4.) Find the number of countries with low life expectancy and low GDP
This was done to redeem myself from the train-wreck that was my last attempt at figuring out how to find the number of countries with low life expectancy. No accompanying figures are included. If you must look at what I did, here's the link. (There goes another piece of my ego).
lowGdp <- 8000
lowLifeExp <- 65
lowGdp <- 8000
nLowLifeAndGdp <- ddply(bDat, ~continent + year, function(x) {
lowLifeExp = c(lowLifeExp = sum(x$lifeExp <= lowLifeExp))

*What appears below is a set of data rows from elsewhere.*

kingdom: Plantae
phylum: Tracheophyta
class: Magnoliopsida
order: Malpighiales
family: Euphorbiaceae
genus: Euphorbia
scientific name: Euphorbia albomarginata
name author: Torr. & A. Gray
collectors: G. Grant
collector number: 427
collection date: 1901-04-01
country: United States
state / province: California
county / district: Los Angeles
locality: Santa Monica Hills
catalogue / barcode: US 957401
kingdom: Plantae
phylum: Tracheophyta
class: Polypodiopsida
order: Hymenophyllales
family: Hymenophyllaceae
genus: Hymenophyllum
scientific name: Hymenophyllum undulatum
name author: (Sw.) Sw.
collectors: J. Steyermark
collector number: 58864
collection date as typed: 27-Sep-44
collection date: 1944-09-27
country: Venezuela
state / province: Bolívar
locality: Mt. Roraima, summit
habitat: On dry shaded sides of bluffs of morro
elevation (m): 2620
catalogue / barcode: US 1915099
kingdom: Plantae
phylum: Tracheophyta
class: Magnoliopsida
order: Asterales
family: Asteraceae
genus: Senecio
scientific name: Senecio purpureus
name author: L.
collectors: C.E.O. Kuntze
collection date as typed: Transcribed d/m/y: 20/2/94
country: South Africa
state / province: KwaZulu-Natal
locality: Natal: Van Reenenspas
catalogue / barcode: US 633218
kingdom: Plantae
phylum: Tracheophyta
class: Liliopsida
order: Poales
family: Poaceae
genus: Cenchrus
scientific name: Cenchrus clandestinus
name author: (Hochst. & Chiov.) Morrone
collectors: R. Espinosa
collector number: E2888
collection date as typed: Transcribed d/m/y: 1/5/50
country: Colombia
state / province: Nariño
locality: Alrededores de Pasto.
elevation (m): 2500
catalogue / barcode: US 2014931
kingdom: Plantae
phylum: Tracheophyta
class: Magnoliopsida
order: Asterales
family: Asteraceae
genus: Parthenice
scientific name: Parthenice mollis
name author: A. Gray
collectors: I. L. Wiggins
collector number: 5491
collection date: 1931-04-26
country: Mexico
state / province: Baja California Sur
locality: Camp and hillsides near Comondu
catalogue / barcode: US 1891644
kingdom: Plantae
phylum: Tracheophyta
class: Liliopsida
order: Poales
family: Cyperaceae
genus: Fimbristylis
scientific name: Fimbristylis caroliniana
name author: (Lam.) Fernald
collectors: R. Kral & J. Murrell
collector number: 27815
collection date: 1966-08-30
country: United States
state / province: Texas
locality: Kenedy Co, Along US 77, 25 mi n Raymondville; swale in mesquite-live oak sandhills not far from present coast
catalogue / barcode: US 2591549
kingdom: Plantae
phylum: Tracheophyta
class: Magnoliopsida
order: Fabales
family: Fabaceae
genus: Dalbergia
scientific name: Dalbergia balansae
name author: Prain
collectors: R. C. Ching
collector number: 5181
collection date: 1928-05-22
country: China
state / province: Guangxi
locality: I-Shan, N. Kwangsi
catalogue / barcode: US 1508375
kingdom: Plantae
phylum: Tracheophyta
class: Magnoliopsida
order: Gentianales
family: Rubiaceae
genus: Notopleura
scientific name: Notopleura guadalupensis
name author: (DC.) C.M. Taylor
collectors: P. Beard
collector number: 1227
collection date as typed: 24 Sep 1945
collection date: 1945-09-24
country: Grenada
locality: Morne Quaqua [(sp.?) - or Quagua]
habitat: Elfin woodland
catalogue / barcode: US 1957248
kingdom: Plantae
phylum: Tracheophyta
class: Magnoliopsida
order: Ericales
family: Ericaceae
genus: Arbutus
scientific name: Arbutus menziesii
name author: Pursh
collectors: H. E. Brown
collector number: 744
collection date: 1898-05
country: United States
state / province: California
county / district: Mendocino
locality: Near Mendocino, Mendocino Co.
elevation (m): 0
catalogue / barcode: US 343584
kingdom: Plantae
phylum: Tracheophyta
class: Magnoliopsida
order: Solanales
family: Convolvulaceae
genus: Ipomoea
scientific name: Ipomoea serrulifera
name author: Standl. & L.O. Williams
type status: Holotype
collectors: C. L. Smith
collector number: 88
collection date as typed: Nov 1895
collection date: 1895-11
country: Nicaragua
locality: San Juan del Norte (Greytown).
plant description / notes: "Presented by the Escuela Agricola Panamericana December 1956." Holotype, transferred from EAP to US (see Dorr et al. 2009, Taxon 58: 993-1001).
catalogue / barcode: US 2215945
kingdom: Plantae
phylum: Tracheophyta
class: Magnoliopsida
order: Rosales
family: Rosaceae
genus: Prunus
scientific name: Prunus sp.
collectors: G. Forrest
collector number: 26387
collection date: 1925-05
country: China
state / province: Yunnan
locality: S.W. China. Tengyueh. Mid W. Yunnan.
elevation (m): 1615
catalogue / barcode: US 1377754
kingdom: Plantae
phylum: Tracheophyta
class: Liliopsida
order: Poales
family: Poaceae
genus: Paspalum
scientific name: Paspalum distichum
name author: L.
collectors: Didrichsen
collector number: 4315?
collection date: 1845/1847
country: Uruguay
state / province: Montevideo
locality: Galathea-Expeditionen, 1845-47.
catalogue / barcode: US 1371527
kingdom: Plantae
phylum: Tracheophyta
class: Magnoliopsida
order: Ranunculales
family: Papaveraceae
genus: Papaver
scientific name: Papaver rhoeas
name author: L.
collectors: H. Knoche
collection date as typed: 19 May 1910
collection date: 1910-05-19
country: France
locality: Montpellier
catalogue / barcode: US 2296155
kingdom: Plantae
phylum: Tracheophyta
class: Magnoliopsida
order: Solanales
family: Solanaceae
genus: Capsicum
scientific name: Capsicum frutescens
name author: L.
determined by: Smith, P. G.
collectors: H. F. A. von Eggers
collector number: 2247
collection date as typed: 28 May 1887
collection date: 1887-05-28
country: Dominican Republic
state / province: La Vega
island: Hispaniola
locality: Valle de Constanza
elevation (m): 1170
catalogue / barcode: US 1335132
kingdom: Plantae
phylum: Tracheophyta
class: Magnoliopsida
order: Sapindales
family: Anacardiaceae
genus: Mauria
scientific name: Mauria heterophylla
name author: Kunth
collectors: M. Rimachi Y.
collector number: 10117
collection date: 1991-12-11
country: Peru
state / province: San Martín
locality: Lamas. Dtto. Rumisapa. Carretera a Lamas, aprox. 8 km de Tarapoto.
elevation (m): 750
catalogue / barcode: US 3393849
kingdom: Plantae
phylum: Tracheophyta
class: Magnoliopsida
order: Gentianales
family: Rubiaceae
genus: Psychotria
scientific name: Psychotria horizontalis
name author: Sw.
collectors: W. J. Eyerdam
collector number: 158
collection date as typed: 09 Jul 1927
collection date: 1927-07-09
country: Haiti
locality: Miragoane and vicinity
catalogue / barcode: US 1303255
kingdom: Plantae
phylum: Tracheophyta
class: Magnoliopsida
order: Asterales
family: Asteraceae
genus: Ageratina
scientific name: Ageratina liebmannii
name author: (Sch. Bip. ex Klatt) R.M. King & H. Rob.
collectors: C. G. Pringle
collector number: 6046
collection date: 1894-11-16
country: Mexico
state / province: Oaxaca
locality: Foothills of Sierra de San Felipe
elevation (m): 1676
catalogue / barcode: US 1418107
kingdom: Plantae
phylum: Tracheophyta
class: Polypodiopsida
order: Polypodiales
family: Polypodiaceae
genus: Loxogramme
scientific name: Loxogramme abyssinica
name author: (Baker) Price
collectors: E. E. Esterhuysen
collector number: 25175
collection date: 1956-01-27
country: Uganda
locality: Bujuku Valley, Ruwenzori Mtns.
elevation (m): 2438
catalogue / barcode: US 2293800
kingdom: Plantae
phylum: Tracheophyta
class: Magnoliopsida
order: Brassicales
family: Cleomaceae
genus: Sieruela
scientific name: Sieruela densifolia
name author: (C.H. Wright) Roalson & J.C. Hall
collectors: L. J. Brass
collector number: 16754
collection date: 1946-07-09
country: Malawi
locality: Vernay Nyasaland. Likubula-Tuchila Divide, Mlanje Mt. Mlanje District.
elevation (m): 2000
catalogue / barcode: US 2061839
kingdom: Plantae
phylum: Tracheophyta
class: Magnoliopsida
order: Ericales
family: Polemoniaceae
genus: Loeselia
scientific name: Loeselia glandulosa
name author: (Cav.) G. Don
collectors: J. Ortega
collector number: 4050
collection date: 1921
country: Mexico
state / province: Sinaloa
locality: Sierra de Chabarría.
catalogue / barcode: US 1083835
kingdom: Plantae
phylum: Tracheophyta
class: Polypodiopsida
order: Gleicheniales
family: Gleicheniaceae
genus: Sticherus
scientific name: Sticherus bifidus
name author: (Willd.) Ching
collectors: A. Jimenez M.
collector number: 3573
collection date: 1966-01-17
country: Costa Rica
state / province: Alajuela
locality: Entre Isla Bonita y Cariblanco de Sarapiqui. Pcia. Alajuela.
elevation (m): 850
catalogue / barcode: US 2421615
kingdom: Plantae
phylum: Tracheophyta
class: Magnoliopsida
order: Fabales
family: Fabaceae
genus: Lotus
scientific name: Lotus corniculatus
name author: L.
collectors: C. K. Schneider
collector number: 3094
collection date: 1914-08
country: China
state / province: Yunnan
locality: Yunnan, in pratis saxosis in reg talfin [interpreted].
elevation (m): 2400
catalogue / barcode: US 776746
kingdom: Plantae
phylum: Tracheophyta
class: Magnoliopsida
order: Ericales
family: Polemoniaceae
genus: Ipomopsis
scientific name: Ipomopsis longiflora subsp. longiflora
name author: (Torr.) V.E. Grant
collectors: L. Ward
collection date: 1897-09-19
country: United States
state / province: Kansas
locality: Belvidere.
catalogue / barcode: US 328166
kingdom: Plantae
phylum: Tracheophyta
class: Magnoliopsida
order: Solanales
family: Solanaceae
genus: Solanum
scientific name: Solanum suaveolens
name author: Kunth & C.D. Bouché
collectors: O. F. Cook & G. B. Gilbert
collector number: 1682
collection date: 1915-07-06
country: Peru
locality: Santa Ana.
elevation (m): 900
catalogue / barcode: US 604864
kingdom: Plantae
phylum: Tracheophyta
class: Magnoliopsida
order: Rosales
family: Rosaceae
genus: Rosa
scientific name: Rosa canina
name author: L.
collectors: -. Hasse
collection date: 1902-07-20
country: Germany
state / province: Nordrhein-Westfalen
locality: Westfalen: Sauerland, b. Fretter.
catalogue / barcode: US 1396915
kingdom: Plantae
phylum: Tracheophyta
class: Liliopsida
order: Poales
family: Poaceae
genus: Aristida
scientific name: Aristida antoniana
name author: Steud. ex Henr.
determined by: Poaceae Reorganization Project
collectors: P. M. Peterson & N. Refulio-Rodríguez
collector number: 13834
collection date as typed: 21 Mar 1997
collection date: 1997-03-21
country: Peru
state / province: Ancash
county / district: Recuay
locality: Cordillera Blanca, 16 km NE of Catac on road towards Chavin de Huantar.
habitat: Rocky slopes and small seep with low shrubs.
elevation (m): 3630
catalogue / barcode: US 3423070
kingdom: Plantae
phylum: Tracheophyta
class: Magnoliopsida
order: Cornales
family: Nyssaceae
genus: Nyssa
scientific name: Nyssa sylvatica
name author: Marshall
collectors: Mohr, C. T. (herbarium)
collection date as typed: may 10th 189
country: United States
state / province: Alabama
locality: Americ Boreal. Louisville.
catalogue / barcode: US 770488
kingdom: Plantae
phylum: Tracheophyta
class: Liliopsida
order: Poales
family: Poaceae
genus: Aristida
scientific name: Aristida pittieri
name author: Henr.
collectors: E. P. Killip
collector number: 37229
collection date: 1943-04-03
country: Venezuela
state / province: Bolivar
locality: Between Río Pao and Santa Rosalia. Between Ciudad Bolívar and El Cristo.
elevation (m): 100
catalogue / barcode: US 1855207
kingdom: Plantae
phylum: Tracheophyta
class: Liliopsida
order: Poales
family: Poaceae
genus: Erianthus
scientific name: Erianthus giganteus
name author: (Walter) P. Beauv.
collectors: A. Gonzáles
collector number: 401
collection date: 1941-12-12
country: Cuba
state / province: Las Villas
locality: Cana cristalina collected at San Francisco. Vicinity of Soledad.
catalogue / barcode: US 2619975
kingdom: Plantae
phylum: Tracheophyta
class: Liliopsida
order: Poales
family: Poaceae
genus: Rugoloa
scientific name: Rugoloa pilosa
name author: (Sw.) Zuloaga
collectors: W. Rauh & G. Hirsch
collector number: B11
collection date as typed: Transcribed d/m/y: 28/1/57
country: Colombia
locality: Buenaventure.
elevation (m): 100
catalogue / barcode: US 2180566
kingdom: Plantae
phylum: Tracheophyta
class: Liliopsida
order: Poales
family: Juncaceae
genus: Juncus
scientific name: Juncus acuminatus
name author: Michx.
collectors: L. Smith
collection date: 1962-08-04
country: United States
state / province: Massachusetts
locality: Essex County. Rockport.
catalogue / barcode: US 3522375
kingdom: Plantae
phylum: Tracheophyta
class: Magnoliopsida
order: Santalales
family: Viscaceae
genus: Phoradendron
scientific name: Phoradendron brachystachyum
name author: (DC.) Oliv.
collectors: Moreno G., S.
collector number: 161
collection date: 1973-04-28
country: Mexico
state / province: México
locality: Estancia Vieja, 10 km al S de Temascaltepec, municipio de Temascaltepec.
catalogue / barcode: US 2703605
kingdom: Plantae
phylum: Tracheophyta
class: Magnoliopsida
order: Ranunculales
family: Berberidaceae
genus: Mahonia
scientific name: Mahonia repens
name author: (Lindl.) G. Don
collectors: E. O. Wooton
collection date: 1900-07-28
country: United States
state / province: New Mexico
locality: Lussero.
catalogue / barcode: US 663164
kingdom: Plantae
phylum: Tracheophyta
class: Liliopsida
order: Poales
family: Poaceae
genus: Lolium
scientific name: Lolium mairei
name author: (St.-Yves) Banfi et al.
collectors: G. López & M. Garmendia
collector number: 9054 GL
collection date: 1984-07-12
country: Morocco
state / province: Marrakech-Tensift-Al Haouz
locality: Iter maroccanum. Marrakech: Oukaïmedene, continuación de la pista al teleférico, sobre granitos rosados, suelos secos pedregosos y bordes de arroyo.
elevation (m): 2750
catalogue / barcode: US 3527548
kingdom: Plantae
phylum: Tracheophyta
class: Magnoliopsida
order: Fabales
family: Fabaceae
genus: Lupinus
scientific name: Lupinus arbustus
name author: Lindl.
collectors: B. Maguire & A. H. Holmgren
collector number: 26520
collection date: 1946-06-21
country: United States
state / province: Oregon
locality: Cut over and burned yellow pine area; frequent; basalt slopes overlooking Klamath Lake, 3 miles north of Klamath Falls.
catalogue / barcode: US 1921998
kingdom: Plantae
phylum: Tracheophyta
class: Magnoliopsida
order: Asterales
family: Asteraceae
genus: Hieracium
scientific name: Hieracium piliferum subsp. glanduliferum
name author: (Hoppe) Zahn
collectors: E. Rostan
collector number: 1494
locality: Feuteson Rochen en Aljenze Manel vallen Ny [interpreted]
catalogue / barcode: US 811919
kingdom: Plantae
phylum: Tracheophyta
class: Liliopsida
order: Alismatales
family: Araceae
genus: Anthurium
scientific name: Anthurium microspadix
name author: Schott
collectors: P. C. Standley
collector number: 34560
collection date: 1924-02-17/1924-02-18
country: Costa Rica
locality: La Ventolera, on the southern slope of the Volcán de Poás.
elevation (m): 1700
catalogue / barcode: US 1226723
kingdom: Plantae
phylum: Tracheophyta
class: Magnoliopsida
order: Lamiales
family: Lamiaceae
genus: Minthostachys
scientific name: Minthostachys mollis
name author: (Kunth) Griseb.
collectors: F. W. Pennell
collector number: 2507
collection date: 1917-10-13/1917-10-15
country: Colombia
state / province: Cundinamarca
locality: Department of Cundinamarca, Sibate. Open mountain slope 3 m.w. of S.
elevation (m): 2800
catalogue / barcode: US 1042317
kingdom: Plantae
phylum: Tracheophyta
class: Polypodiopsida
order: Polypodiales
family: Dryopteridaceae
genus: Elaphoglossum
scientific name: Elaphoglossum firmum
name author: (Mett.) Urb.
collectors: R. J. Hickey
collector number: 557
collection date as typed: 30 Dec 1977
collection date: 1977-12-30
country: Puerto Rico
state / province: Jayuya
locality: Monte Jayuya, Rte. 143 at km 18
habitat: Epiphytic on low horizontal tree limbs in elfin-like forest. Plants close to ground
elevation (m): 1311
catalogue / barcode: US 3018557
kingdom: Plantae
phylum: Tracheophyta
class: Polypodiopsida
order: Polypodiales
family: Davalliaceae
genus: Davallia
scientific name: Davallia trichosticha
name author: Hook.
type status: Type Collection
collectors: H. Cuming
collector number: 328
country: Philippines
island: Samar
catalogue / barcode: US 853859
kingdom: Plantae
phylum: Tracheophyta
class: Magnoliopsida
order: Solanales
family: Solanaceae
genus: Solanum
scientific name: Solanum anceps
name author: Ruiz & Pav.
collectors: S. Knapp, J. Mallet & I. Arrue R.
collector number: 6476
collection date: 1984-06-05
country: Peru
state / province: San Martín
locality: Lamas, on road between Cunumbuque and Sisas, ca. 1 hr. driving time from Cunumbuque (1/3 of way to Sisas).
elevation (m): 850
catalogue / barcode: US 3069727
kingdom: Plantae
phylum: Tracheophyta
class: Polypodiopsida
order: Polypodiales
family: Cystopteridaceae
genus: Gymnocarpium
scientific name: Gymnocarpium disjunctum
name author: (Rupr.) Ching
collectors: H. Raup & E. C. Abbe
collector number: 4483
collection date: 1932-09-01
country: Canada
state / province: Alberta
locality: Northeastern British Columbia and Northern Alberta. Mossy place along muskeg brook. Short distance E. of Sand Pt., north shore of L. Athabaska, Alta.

lowGdp = c(lowGdp = sum(x$gdpPercap <= lowGdp))
c(lowLifeExp, lowGdp)
})
nLowLifeAndGdp
## continent year lowLifeExp lowGdp
## 1 Africa 1952 52 52
## 2 Africa 2007 43 46
## 3 Americas 1952 22 23
## 4 Americas 2007 1 12
## 5 Asia 1952 32 31
## 6 Asia 2007 8 20
## 7 Europe 1952 13 23
## 8 Europe 2007 0 2
5.) Now, we want to look at average life expectancy and average GDP
I'm interested in whether the relationship between GDP and life expectancy has become stronger or weaker over time.
avgLifeExpAndGdp <- ddply(bDat, ~year + continent, summarize, avgGdp = mean(gdpPercap),
avgLifeExp = mean(lifeExp))
avgLifeExpAndGdp
## year continent avgGdp avgLifeExp
## 1 1952 Africa 1253 39.14
## 2 1952 Americas 4079 53.28
## 3 1952 Asia 5195 46.31
## 4 1952 Europe 5661 64.41
## 5 2007 Africa 3089 54.81
## 6 2007 Americas 11003 73.61
## 7 2007 Asia 12473 70.73
## 8 2007 Europe 25054 77.65
xyplot(avgLifeExp ~ avgGdp, avgLifeExpAndGdp, group = year, type = c("p", "r"),
auto.key = TRUE, main = "Relationship between GDP and life expectancy for 1952 and 2007")
We can see that the relationship between GDP and life expectancy seems to have become weaker, given the decrease in slope from 1952 to 2007.
To sum, lattice is a very useful package for creating graphics.